Pistes d'exploration
1. D'après le passage du texte, qui lit l'introduction juste avant le discours préparé pour le mariage ?
2. Relevez tous les participes passés employés dans le passage du texte, titre compris.
3. Poursuivez le récit sur le discours de mariage à partir de sa dernière phrase.

Passage du texte
○ ○ ○ ○ ○

Quand un prof en retraite revient faire cours, mais pas court, au mariage de sa fille

La mission que m'avait confiée ma fille, si je l'acceptais, était d'écrire un texte que je devrais lire à la cérémonie de mariage de ce samedi 28 avril. Pas de consigne précise si ce n'est la durée et l'ordre de passage : en premier, après l'introduction lue par l'amie Caro, maître de cérémonie d'un jour! La cassette des instructions n'étant pas partie en fumée juste après sa lecture, ce n'était pas vraiment pour moi Mission impossible! Je me suis donc attelé à l'écriture de ce qui suit quelques jours avant l'événement, écrivant au fur et à mesure que les idées germaient dans ma tête.

○ ○ ○ ○ ○

Extrait de données

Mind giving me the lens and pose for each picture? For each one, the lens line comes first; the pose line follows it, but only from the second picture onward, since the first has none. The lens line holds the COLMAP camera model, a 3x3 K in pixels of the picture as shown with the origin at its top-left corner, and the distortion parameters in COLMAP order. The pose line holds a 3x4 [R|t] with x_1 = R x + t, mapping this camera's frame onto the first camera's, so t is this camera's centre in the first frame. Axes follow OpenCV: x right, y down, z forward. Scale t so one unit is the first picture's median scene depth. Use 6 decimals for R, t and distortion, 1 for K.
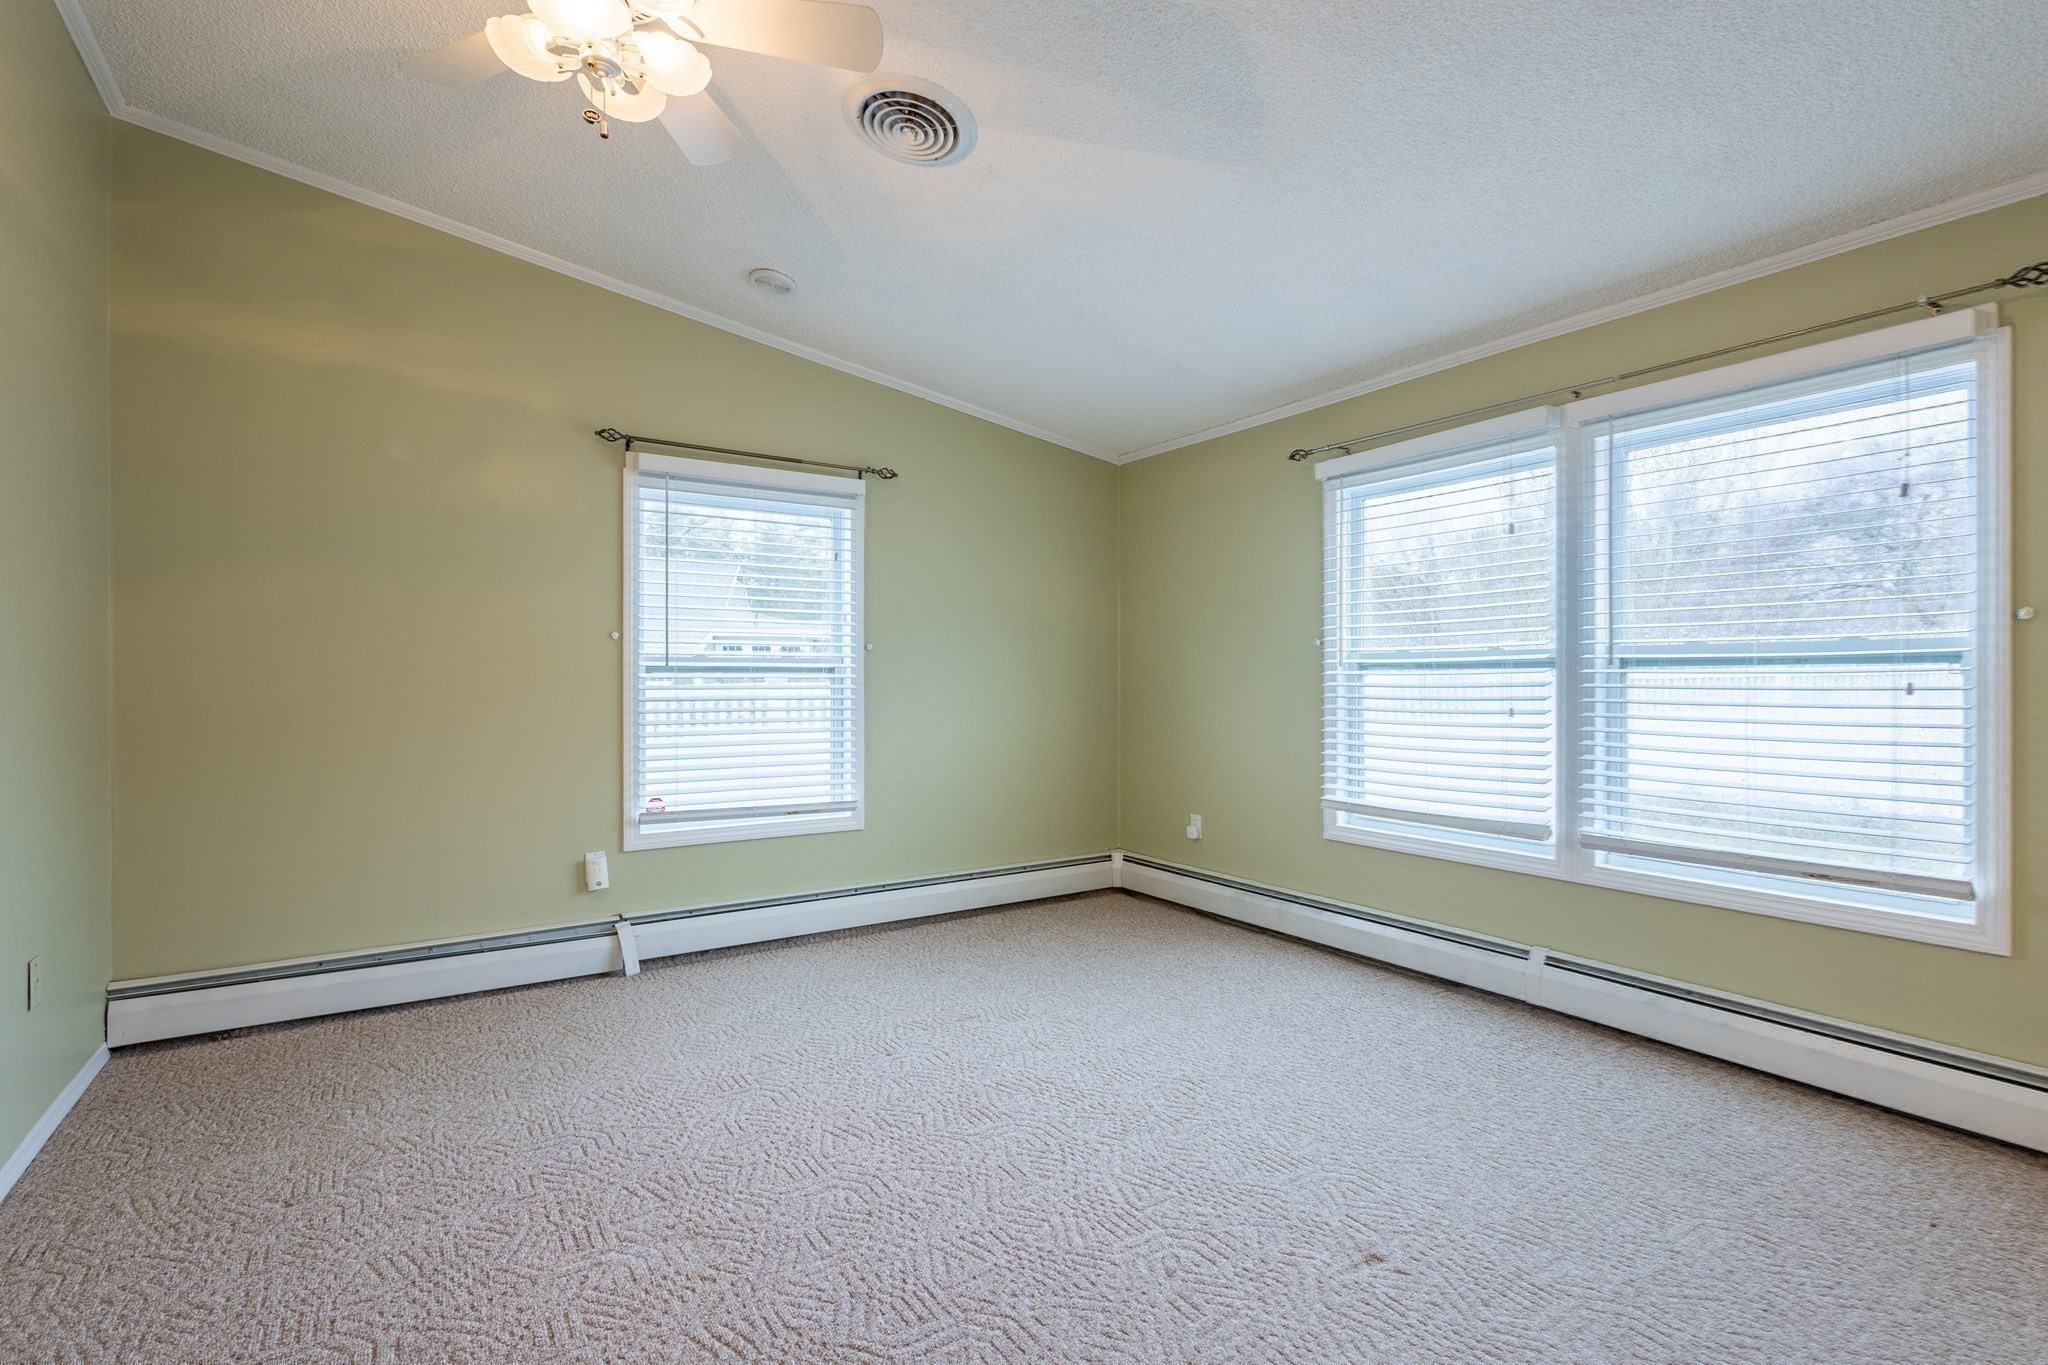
lens RADIAL K [[962.6, 0, 1037.0], [0, 962.6, 688.2], [0, 0, 1]] dist [0.013660, -0.006149]
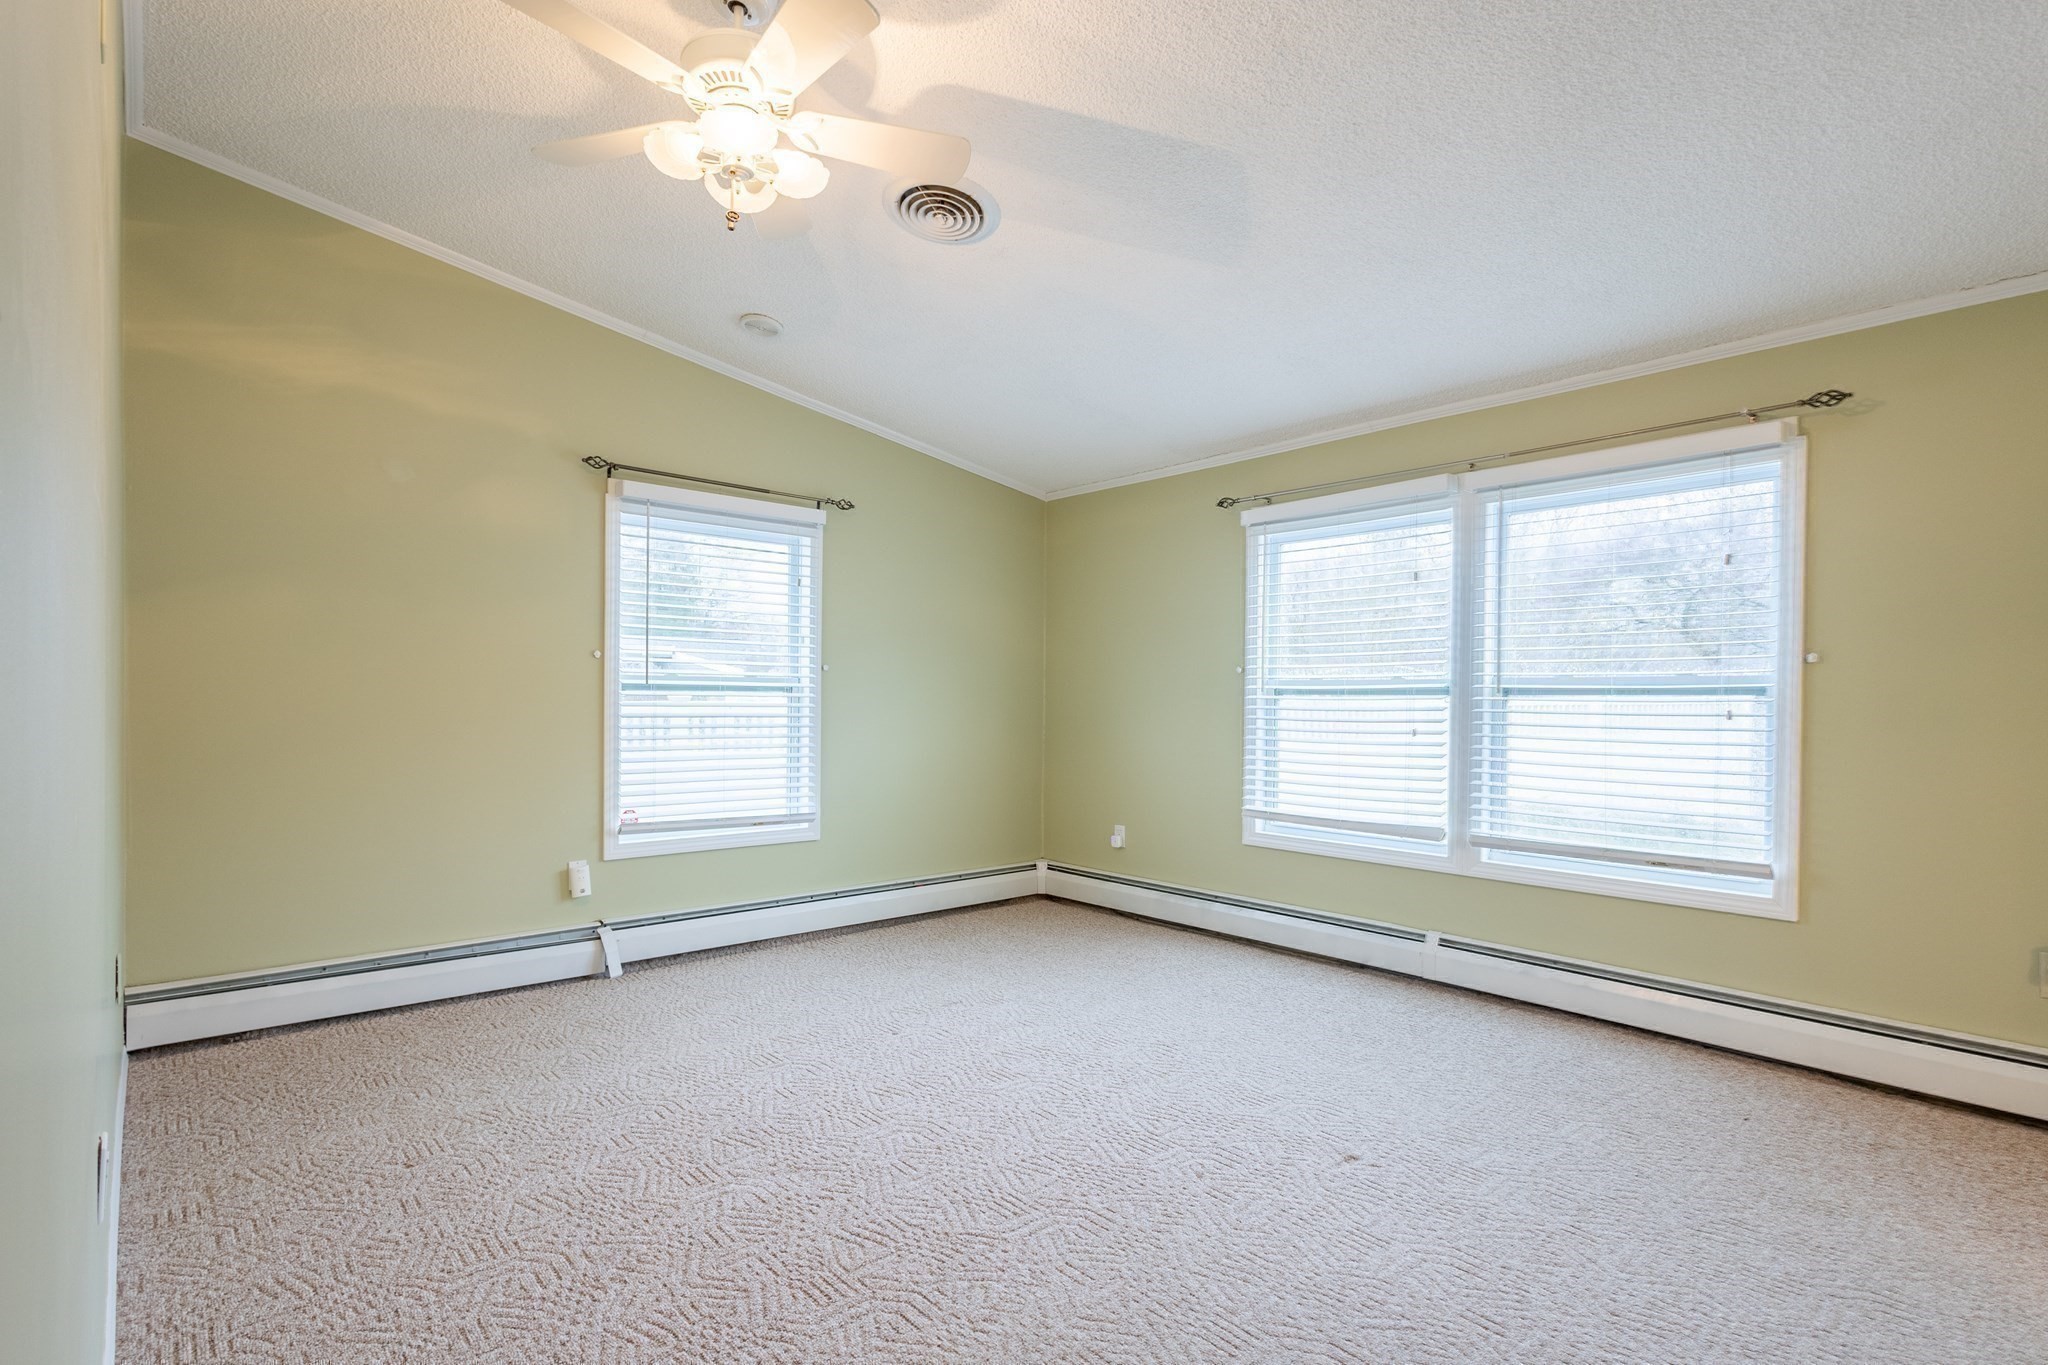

○ ○ ○ ○ ○

Réponses attendues
1. L'amie Caro, maître de cérémonie d'un jour.

2. confiée, lue, partie, attelé

3.
Lors de mon intervention, qui a finalement duré près d'un quart d'heure, j'ai agrémenté mon discours de quelques photos A4 et A3 retraçant l'enfance puis l'adolescence de celle qui, depuis trois jours, ne s'appelle plus Lesquoy... 

 

"Bonjour,

 

Si j'ai bien compris, je suis en charge de chauffer la salle! Alors voilà, Je m’appelle Lesquoy, Gérard…ment fait ça. J’ai 64 ans et une semaine. Il est encore temps de me faire un petit cadeau. D’ailleurs une valise est mise à votre disposition dans cette salle. Elle n'est pas déposée par RTL et on n'a donc rien à gagner mais elle est apportée par Sylvain, animateur de la radio Lausanne FM et vous devez donc la remplir, en euros... ou en francs suisses!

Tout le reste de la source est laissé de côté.